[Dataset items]
§ §

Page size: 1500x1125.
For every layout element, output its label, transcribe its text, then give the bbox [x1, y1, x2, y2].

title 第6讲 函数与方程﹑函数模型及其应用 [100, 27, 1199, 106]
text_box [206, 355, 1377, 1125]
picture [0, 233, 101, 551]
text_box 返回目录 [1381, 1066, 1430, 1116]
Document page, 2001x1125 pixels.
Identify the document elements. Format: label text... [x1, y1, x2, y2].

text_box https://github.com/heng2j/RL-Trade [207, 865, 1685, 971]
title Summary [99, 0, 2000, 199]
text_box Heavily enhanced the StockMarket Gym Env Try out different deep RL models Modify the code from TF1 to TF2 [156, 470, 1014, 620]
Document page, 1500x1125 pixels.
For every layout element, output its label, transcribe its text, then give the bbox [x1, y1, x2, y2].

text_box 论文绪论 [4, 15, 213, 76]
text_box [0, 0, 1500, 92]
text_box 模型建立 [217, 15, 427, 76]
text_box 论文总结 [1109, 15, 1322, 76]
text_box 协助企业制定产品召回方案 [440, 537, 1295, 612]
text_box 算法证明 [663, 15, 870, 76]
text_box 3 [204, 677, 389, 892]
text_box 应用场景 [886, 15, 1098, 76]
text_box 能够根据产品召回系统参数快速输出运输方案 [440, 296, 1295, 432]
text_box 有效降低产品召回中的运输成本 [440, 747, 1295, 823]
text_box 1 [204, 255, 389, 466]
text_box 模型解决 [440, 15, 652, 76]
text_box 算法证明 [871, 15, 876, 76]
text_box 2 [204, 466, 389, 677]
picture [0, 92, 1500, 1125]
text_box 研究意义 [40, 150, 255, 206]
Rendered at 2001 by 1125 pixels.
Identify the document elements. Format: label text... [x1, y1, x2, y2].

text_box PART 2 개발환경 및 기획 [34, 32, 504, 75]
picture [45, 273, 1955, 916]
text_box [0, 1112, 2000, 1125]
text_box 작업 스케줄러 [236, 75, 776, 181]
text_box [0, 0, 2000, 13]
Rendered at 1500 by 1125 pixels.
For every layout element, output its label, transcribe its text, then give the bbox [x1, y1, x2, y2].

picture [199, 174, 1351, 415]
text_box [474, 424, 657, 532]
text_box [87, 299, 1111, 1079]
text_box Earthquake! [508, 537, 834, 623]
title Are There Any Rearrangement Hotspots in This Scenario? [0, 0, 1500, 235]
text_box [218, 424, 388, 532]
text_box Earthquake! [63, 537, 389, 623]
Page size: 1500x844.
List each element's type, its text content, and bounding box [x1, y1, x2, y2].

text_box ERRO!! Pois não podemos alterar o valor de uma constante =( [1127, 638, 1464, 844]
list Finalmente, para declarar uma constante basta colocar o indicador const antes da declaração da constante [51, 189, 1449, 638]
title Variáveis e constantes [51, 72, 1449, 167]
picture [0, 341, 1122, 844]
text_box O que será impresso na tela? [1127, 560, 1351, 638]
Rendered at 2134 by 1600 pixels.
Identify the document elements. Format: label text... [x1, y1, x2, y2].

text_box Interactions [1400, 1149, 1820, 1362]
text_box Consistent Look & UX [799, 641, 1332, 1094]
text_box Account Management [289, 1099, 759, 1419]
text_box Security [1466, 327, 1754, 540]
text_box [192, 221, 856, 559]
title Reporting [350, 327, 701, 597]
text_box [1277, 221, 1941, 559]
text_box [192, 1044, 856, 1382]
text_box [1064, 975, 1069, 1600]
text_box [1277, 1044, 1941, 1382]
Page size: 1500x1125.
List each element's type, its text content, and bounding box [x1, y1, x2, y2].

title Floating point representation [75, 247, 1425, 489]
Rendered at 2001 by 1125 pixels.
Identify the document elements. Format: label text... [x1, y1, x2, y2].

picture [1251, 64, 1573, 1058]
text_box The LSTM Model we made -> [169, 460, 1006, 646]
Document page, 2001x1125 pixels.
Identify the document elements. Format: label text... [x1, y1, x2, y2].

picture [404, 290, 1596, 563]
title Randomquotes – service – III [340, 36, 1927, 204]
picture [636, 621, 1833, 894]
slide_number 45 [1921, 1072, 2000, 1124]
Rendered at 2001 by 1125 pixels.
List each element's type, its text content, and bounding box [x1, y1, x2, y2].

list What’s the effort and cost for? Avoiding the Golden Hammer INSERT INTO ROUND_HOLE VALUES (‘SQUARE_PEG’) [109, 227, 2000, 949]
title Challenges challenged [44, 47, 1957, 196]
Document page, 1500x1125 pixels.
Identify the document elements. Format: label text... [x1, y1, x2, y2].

§ §

Try it
Down to the final line, the data above must be copied exactly.

Result
Page size: 1500x1125.
For every layout element, output its label, transcribe its text, then give the bbox [x1, y1, x2, y2].

title 第6讲 函数与方程﹑函数模型及其应用 [100, 27, 1199, 106]
text_box [206, 355, 1377, 1125]
picture [0, 233, 101, 551]
text_box 返回目录 [1381, 1066, 1430, 1116]
Document page, 2001x1125 pixels.
Identify the document elements. Format: label text... [x1, y1, x2, y2].

text_box https://github.com/heng2j/RL-Trade [207, 865, 1685, 971]
title Summary [99, 0, 2000, 199]
text_box Heavily enhanced the StockMarket Gym Env Try out different deep RL models Modify the code from TF1 to TF2 [156, 470, 1014, 620]
Document page, 1500x1125 pixels.
For every layout element, output its label, transcribe its text, then give the bbox [x1, y1, x2, y2].

text_box 论文绪论 [4, 15, 213, 76]
text_box [0, 0, 1500, 92]
text_box 模型建立 [217, 15, 427, 76]
text_box 论文总结 [1109, 15, 1322, 76]
text_box 协助企业制定产品召回方案 [440, 537, 1295, 612]
text_box 算法证明 [663, 15, 870, 76]
text_box 3 [204, 677, 389, 892]
text_box 应用场景 [886, 15, 1098, 76]
text_box 能够根据产品召回系统参数快速输出运输方案 [440, 296, 1295, 432]
text_box 有效降低产品召回中的运输成本 [440, 747, 1295, 823]
text_box 1 [204, 255, 389, 466]
text_box 模型解决 [440, 15, 652, 76]
text_box 算法证明 [871, 15, 876, 76]
text_box 2 [204, 466, 389, 677]
picture [0, 92, 1500, 1125]
text_box 研究意义 [40, 150, 255, 206]
Rendered at 2001 by 1125 pixels.
Identify the document elements. Format: label text... [x1, y1, x2, y2].

text_box PART 2 개발환경 및 기획 [34, 32, 504, 75]
picture [45, 273, 1955, 916]
text_box [0, 1112, 2000, 1125]
text_box 작업 스케줄러 [236, 75, 776, 181]
text_box [0, 0, 2000, 13]
Rendered at 1500 by 1125 pixels.
For every layout element, output its label, transcribe its text, then give the bbox [x1, y1, x2, y2].

picture [199, 174, 1351, 415]
text_box [474, 424, 657, 532]
text_box [87, 299, 1111, 1079]
text_box Earthquake! [508, 537, 834, 623]
title Are There Any Rearrangement Hotspots in This Scenario? [0, 0, 1500, 235]
text_box [218, 424, 388, 532]
text_box Earthquake! [63, 537, 389, 623]
Page size: 1500x844.
List each element's type, its text content, and bounding box [x1, y1, x2, y2].

text_box ERRO!! Pois não podemos alterar o valor de uma constante =( [1127, 638, 1464, 844]
list Finalmente, para declarar uma constante basta colocar o indicador const antes da declaração da constante [51, 189, 1449, 638]
title Variáveis e constantes [51, 72, 1449, 167]
picture [0, 341, 1122, 844]
text_box O que será impresso na tela? [1127, 560, 1351, 638]
Rendered at 2134 by 1600 pixels.
Identify the document elements. Format: label text... [x1, y1, x2, y2].

text_box Interactions [1400, 1149, 1820, 1362]
text_box Consistent Look & UX [799, 641, 1332, 1094]
text_box Account Management [289, 1099, 759, 1419]
text_box Security [1466, 327, 1754, 540]
text_box [192, 221, 856, 559]
title Reporting [350, 327, 701, 597]
text_box [1277, 221, 1941, 559]
text_box [192, 1044, 856, 1382]
text_box [1064, 975, 1069, 1600]
text_box [1277, 1044, 1941, 1382]
Page size: 1500x1125.
List each element's type, its text content, and bounding box [x1, y1, x2, y2].

title Floating point representation [75, 247, 1425, 489]
Rendered at 2001 by 1125 pixels.
Identify the document elements. Format: label text... [x1, y1, x2, y2].

picture [1251, 64, 1573, 1058]
text_box The LSTM Model we made -> [169, 460, 1006, 646]
Document page, 2001x1125 pixels.
Identify the document elements. Format: label text... [x1, y1, x2, y2].

picture [404, 290, 1596, 563]
title Randomquotes – service – III [340, 36, 1927, 204]
picture [636, 621, 1833, 894]
slide_number 45 [1921, 1072, 2000, 1124]
Rendered at 2001 by 1125 pixels.
List each element's type, its text content, and bounding box [x1, y1, x2, y2].

list What’s the effort and cost for? Avoiding the Golden Hammer INSERT INTO ROUND_HOLE VALUES (‘SQUARE_PEG’) [109, 227, 2000, 949]
title Challenges challenged [44, 47, 1957, 196]
Document page, 1500x1125 pixels.
Identify the document elements. Format: label text... [x1, y1, x2, y2].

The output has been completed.